The Marriage Bureau for Rich People offers a wonderful sense of place; the heat, the rains, cows wandering into the garden, the dust, the sites and smells, and the beautiful people.  While there are significant cultural differences between us, people are people wherever they live.  Book clubs would have many universal themes to touch on in discussions.

Many thanks to Jaclyn at Penguin for sending me this lovely book to review.  Highly recommended.

13 Responses

  1. Now I can’t wait to read it. Thanks for the great review.

  2. Great review! Sounds like something fun and a little different. I always like that!

    • It was a little different. It’s been described as a cross between Jane Austen and the No. 1 Ladies Detective Agency. I didn’t comment on that since I haven’t read either and can’t make a fair comparison.

  3. It’s interesting that the reviews I’ve read have been so positive. I wasn’t that thrilled with this book, but I guess I’m in the minority!!! :–)

    • That happens to me sometimes. I’ll read a book and think it’s just ok, but then all the reviews are great.
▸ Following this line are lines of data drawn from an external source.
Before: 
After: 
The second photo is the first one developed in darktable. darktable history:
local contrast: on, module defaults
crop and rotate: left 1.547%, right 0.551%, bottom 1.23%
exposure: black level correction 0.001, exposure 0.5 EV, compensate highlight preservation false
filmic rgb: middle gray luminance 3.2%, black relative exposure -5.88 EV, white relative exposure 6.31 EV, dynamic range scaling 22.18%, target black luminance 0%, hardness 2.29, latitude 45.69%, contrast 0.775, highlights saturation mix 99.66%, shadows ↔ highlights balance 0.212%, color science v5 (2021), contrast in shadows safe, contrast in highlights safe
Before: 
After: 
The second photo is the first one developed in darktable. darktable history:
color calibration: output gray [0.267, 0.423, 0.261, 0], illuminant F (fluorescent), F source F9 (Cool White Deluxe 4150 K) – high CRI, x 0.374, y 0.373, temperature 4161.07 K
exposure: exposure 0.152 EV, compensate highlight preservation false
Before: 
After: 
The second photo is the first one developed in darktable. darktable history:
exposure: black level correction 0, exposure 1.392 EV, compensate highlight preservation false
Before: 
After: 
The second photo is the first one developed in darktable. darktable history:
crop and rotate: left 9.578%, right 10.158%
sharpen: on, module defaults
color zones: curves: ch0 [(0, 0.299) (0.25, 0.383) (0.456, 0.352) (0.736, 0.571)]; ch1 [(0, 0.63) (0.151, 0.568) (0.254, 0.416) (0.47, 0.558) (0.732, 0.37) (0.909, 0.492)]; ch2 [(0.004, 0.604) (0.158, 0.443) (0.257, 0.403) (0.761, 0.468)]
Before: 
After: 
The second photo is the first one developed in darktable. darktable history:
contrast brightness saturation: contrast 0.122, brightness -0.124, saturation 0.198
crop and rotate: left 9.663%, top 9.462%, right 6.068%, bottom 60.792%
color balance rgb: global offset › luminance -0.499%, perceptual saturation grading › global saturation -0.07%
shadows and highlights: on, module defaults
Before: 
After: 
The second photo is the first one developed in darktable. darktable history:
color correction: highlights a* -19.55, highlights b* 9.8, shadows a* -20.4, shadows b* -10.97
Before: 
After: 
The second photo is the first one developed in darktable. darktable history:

I guess it’s like the old saying, that no two people ever read the same book. You bring all your own experiences, thoughts, feelings, etc. to the reading experience. So each book review really says more about the reader than the book or the writer.

  4. I love books about other cultures so this book sounds great to me. Your review is great, too.

    • I do, too. Although there have been times when I’ve gotten burned out on a particular place from reading too many books in a short period of time set in the same area. It’ll be a while before I read any books set in China or Afghanistan, for that reason.

  5. Thanks for another great recommendation. I’m heading to my library website right now.

  6. It seems like so much of the literature from India that makes it over to the U.S. is heavy, it would be nice to read something more light-hearted from there.

  7. I read another great review for this book, and coupled with yours it seems as though this would be a great read for me. I love Indian fiction, and have been looking for something light and entertaining. Going to go over and put this on the wish list. Great review, and I’m glad you enjoyed it!

  8. What a great review. As an Indian, I am sure i would find it entertaining and fun to read. I will definitely not miss this book!